-- DATASET ENTRIES follows --

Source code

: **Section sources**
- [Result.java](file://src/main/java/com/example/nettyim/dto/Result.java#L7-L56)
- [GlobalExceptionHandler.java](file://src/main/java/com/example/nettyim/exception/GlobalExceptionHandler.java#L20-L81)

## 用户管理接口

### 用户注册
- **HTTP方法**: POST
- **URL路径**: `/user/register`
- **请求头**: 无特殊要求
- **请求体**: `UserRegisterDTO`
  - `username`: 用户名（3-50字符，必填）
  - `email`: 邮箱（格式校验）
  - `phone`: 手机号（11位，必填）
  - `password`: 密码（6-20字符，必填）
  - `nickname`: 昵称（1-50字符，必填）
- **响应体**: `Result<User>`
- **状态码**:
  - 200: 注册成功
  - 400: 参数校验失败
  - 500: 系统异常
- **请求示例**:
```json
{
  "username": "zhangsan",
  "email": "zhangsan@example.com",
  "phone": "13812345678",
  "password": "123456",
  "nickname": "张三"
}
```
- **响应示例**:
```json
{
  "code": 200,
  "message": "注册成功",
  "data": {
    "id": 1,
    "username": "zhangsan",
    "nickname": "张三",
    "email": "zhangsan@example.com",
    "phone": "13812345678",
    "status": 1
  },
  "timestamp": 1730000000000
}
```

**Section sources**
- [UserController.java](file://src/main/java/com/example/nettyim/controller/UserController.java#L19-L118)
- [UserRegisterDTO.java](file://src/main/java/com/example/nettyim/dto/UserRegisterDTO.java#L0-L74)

-- DATASET ENTRIES concluded --

Copy the records above exactly, leaving nothing out.

Source code

: **Section sources**
- [Result.java](file://src/main/java/com/example/nettyim/dto/Result.java#L7-L56)
- [GlobalExceptionHandler.java](file://src/main/java/com/example/nettyim/exception/GlobalExceptionHandler.java#L20-L81)

## 用户管理接口

### 用户注册
- **HTTP方法**: POST
- **URL路径**: `/user/register`
- **请求头**: 无特殊要求
- **请求体**: `UserRegisterDTO`
  - `username`: 用户名（3-50字符，必填）
  - `email`: 邮箱（格式校验）
  - `phone`: 手机号（11位，必填）
  - `password`: 密码（6-20字符，必填）
  - `nickname`: 昵称（1-50字符，必填）
- **响应体**: `Result<User>`
- **状态码**:
  - 200: 注册成功
  - 400: 参数校验失败
  - 500: 系统异常
- **请求示例**:
```json
{
  "username": "zhangsan",
  "email": "zhangsan@example.com",
  "phone": "13812345678",
  "password": "123456",
  "nickname": "张三"
}
```
- **响应示例**:
```json
{
  "code": 200,
  "message": "注册成功",
  "data": {
    "id": 1,
    "username": "zhangsan",
    "nickname": "张三",
    "email": "zhangsan@example.com",
    "phone": "13812345678",
    "status": 1
  },
  "timestamp": 1730000000000
}
```

**Section sources**
- [UserController.java](file://src/main/java/com/example/nettyim/controller/UserController.java#L19-L118)
- [UserRegisterDTO.java](file://src/main/java/com/example/nettyim/dto/UserRegisterDTO.java#L0-L74)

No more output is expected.